Yesterday, I came across a very strange bug in my Tawny-OWL library (n.d.a) The bug was my fault, but fixing it was exacerbated by what has to go into my list of Clojure gotchas (n.d.b)

Consider this very simple piece of Clojure code. Is this a recursive function, i.e. one that calls itself? Intuitively the answer is yes, but I would argue that actually, you cannot tell from the information given. It could be, but is not necessarily so.

(defn countdown [n]
  (if (pos? n)
    (cons n
          (countdown (- n 1)))
    '(LiftOff)))

Let’s run this code:

test-project.core> (countdown 10)
(10 9 8 7 6 5 4 3 2 1 LiftOff)

All is working as it should and the function is recursing, so there appears to be no problem. However, countdown is a big long to type, so lets create an alias called cdown and test that this works as expected.

test-project.core> (def cdown countdown)
#'test-project.core/cdown
test-project.core> (cdown 10)
(10 9 8 7 6 5 4 3 2 1 LiftOff)

All is good, cdown is doing just what we expect also, and it’s the same as countdown. However, as we as being lazy, I am easily bored, so now we make the countdown go faster by redefining the countdown function.

(defn countdown [n]
  (if (pos? n)
    (cons n
          (countdown (- n 2)))
    '(LiftOff)))

test-project.core> (countdown 10)
(10 8 6 4 2 LiftOff)

Again, everything is working. But what happens when we call cdown

(cdown 10)

If you are new to clojure, you might assume that as we have changed the definition of countdown the definition of cdown would change as well, so we should get

test-project.core> (cdown 10)
(10 8 6 4 2 LiftOff)

If you are more experienced with Clojure (as I would claim myself to now be, although others may disagree), then you would not that the alias was to the function and not the var, so cdown now contains a pointer to the old definition, so it will behave as it did before.
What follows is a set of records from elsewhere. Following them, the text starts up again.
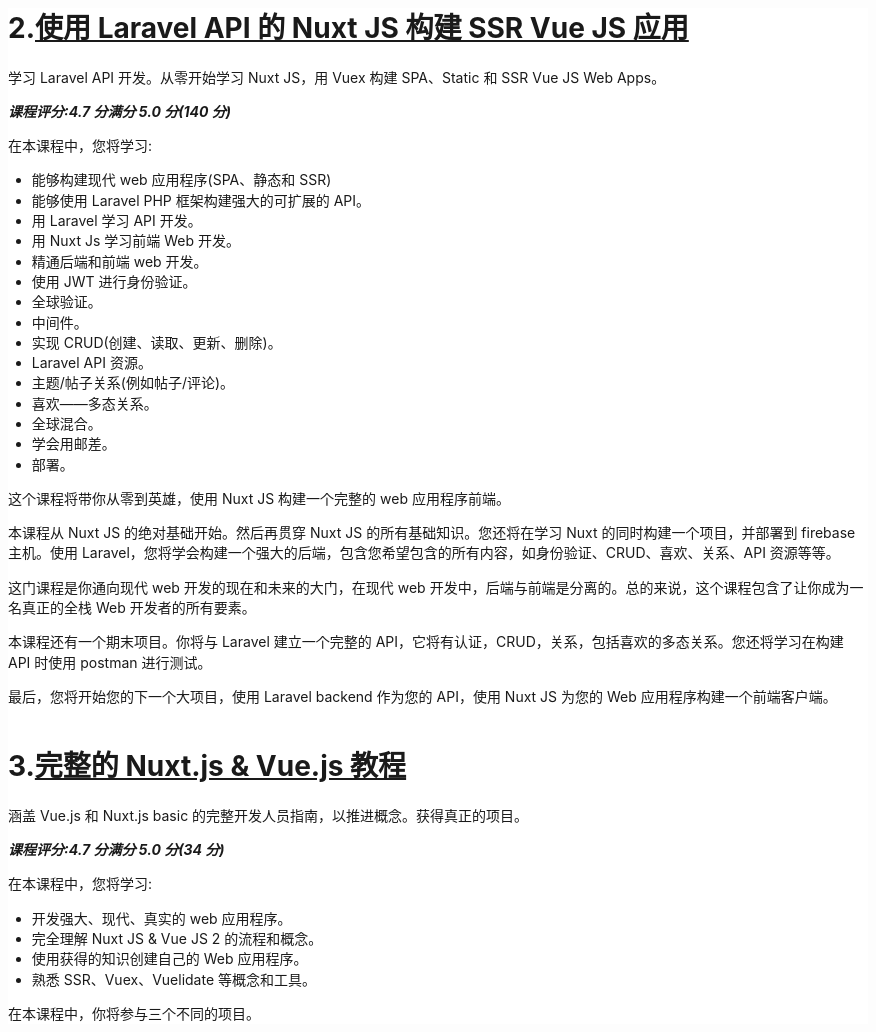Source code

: # 2.[使用 Laravel API 的 Nuxt JS 构建 SSR Vue JS 应用](https://click.linksynergy.com/deeplink?id=Fh5UMknfYAU&mid=39197&u1=quickcode&murl=https%3A%2F%2Fwww.udemy.com%2Fcourse%2Flaravel-nuxt-vue%2F)

学习 Laravel API 开发。从零开始学习 Nuxt JS，用 Vuex 构建 SPA、Static 和 SSR Vue JS Web Apps。

***课程评分:4.7 分满分 5.0 分(140 分)***

在本课程中，您将学习:

*   能够构建现代 web 应用程序(SPA、静态和 SSR)
*   能够使用 Laravel PHP 框架构建强大的可扩展的 API。
*   用 Laravel 学习 API 开发。
*   用 Nuxt Js 学习前端 Web 开发。
*   精通后端和前端 web 开发。
*   使用 JWT 进行身份验证。
*   全球验证。
*   中间件。
*   实现 CRUD(创建、读取、更新、删除)。
*   Laravel API 资源。
*   主题/帖子关系(例如帖子/评论)。
*   喜欢——多态关系。
*   全球混合。
*   学会用邮差。
*   部署。

这个课程将带你从零到英雄，使用 Nuxt JS 构建一个完整的 web 应用程序前端。

本课程从 Nuxt JS 的绝对基础开始。然后再贯穿 Nuxt JS 的所有基础知识。您还将在学习 Nuxt 的同时构建一个项目，并部署到 firebase 主机。使用 Laravel，您将学会构建一个强大的后端，包含您希望包含的所有内容，如身份验证、CRUD、喜欢、关系、API 资源等等。

这门课程是你通向现代 web 开发的现在和未来的大门，在现代 web 开发中，后端与前端是分离的。总的来说，这个课程包含了让你成为一名真正的全栈 Web 开发者的所有要素。

本课程还有一个期末项目。你将与 Laravel 建立一个完整的 API，它将有认证，CRUD，关系，包括喜欢的多态关系。您还将学习在构建 API 时使用 postman 进行测试。

最后，您将开始您的下一个大项目，使用 Laravel backend 作为您的 API，使用 Nuxt JS 为您的 Web 应用程序构建一个前端客户端。

# 3.[完整的 Nuxt.js & Vue.js 教程](https://click.linksynergy.com/deeplink?id=Fh5UMknfYAU&mid=39197&u1=quickcode&murl=https%3A%2F%2Fwww.udemy.com%2Fcourse%2Fthe-complete-nuxtjs-vuejs-course-self-promo-app%2F)

涵盖 Vue.js 和 Nuxt.js basic 的完整开发人员指南，以推进概念。获得真正的项目。

***课程评分:4.7 分满分 5.0 分(34 分)***

在本课程中，您将学习:

*   开发强大、现代、真实的 web 应用程序。
*   完全理解 Nuxt JS & Vue JS 2 的流程和概念。
*   使用获得的知识创建自己的 Web 应用程序。
*   熟悉 SSR、Vuex、Vuelidate 等概念和工具。

在本课程中，你将参与三个不同的项目。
test-project.core> (cdown 10)
(10 9 8 7 6 5 4 3 2 1 LiftOff)

As it happens, this is not true either. What we actually get it this:

test-project.core> (cdown 10)
(10 9 7 5 3 1 LiftOff)

A wierd combination of the two functions. What is happening is this: the initial function call to cdown calls our first function definition; 10 is postive, so we subtract 1 to get 9. And, now, here is the strange bit. The function is no longer recursive, because it calls countdown through the indirection of the clojure var; we could be more explicit and replace the “recursive” call with this instead which is what is actually happening in the compiled Java class.

((var-get (var countdown)) 10)

So, in short, in Clojure a recursive function is not necessarily recursive, even if it is when defined. If the var changes, then the function no longer calls itself.

There are solutions to this. I should have defined my cdown alias like so:

(def cdown #'countdown)

Now, when we defined countdown the original function gets lost and GCd rather than hanging around, a pale shadow of its former recursive self. This works but is rather counterintuitive; with a Lisp-1 you get used to refering to functions directly rather than with a quoted symbol, but here we have to use both a quote and a #.

A second solution is to use recur, which does not use var indirection. So consider this example. The first countdown2 function is recursive and will always be since it directly refers to itself, and this remains after redefinition.

(defn countdown2 [i]
  (when (pos? i)
    (println i)
    (recur (dec i))))

(def cdown2 countdown2)

(defn countdown2 [i]
  (when (pos? i)
    (println i)
    (recur (- i 2))))

;; prints 10, 9, 8...
(cdown2 10)

Of course, we cannot use this in the first example, because it is not tail recursive. And, if we want to be really picky, we could argue that countdown2 is not recursive either because it is tail-call optimised, so it doesn’t call itself. And this is not an implementation detail either because it’s the whole point of recur.

Another solution would be for Clojure to provide a recur* form (or something equivalent) which would work away from the tail position and which directly recursed, rather than using var indirection. It’s unlikely that Clojure will do this, however, because this form of recursion consumes stack and so is not a good thing to do.

It would also be possible to change the semantics of Clojure symbols so they automatically refered to vars rather than values as appropriate. So in all these cases, we would have vars. As far as I can tell at the moment, the same syntax y is refering to two different things — the value of the var y in the first two forms and the var itself in the third.

(def x y)
(def z {:x y})

(defn y[]
  (y))

To replicate the current behaviour, we would just use var-get.

(def x (var-get y))

Without thinking about this too deeply, I cannot actually see a downside to this, except that it would involve more var indirection, so would probably be slower.

Finally, clojure could just remove var indirection. Actually, this is likely to happen in the form of build profiles, because it also has the advantage of making Clojure faster. As my example shows, however, it also introduces some subtle changes to the semantics of the language.

I still like Clojure. The more you use a language, I guess, the more oddities you find.